**LISTA DE TAREFAS**
1. No trecho sobre norma regulamentadora, em qual caso a exigência de providência legislativa é explícita?
2. Reescreva de forma mais concisa o parágrafo do trecho sobre norma regulamentadora que começa com "Acrescente-se que a norma regulamentadora", preservando seus fatos principais.
3. Atualize o trecho sobre norma regulamentadora, reproduzindo tudo desde "2.2 Da ausência" até "por norma regulamentadora." e trocando "norma regulamentadora" por "norma complementar".

**TEXTO SELECIONADO**

════

2.2 Da ausência de norma regulamentadora que inviabilize o exercício dos direitos, liberdades ou prerrogativas constitucionalmente garantidos
Importa, por agora, buscar compreender o que se deve entender por norma regulamentadora.
Como é cediço, por várias vezes a Constituição concede um direito
cuja aplicabilidade efetiva faz depender de ulterior edição de lei que o discipline pormenorizadamente. Em algumas ocasiões, a Constituição mesma requer seja confeccionada norma regulamentadora; noutras, da própria imprecisão ou indeterminação do texto constitucional se extrai a necessidade da providência legislativa. No primeiro caso, a exigência é explícita[15], no segundo, suposta[16].
Dessa sorte, pode-se dizer consistir a norma regulamentadora um ato normativo cuja precípua finalidade é traduzir “a norma primária em seus aspectos menores, aclarando-a e disciplinando a sua exequibilidade” [17].
Acrescente-se que a norma regulamentadora tanto pode cuidar de lei como de regulamento, entendido este como ato cuja expedição insere-se no âmbito das funções administrativas. Por essa razão é que Celso Antônio Bandeira de Mello percebe o mandado de injunção como “um meio de controle da inércia administrativa [...] quando a norma faltante não seja uma lei, mas o regulamento nela presumido” [18].

════

**REGISTROS**
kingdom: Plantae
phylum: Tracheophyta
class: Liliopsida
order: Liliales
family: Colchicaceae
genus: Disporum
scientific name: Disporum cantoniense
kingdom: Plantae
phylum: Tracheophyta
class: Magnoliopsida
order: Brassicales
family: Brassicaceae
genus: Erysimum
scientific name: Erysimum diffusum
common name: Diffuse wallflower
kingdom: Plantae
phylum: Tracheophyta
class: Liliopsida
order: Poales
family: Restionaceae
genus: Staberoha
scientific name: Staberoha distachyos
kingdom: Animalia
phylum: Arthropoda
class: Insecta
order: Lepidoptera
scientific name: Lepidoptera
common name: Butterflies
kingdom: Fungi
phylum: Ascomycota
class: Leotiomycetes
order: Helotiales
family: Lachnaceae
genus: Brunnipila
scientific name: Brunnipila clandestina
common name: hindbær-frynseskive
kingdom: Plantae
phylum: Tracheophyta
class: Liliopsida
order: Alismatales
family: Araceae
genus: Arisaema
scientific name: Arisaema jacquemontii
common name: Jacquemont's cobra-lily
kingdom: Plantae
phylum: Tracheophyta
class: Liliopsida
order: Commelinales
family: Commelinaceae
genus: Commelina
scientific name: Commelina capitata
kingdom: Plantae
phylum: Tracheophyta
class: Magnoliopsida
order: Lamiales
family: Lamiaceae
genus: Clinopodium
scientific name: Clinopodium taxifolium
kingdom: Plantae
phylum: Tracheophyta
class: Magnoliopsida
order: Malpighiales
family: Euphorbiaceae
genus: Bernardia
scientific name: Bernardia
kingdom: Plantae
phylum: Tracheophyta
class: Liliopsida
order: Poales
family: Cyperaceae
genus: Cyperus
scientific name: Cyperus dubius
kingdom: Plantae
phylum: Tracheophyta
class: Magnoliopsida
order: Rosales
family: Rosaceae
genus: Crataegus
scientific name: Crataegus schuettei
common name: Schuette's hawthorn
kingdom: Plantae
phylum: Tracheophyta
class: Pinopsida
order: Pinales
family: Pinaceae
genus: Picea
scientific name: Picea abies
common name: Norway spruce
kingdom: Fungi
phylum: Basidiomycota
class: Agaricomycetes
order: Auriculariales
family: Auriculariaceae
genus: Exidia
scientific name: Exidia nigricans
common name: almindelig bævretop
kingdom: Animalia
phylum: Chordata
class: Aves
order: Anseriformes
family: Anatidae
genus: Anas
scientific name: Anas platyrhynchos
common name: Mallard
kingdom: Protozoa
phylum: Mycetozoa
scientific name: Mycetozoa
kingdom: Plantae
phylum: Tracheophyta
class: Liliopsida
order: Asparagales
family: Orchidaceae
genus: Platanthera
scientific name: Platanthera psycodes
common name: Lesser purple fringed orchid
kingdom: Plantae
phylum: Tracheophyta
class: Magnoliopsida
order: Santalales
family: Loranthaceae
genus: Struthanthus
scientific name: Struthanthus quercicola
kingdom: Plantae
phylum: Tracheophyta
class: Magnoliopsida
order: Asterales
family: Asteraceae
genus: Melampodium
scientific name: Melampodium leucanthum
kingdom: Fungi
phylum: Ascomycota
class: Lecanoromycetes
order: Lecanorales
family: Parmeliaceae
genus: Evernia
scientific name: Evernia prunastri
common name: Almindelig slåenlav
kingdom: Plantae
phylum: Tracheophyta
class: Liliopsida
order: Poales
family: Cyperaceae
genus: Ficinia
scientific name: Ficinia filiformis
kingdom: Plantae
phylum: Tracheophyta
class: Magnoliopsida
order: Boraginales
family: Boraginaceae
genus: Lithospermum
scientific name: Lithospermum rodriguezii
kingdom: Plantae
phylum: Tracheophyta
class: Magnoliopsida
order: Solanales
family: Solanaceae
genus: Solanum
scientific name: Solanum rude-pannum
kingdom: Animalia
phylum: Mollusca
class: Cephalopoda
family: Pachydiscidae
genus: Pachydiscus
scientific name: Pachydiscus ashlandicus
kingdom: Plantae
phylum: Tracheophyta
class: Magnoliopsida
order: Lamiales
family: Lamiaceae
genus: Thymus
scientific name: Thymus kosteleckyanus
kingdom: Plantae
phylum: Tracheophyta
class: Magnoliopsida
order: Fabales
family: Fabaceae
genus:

════

**RESPOSTAS POR TAREFA**
1. Quando a própria Constituição requer que seja confeccionada norma regulamentadora.

2. A norma regulamentadora pode tratar tanto de lei quanto de regulamento, entendido como ato expedido no âmbito das funções administrativas. Por isso, Celso Antônio Bandeira de Mello vê o mandado de injunção como meio de controle da inércia administrativa quando a norma faltante não é uma lei, mas o regulamento nela presumido.

3.
2.2 Da ausência de norma complementar que inviabilize o exercício dos direitos, liberdades ou prerrogativas constitucionalmente garantidos
Importa, por agora, buscar compreender o que se deve entender por norma complementar.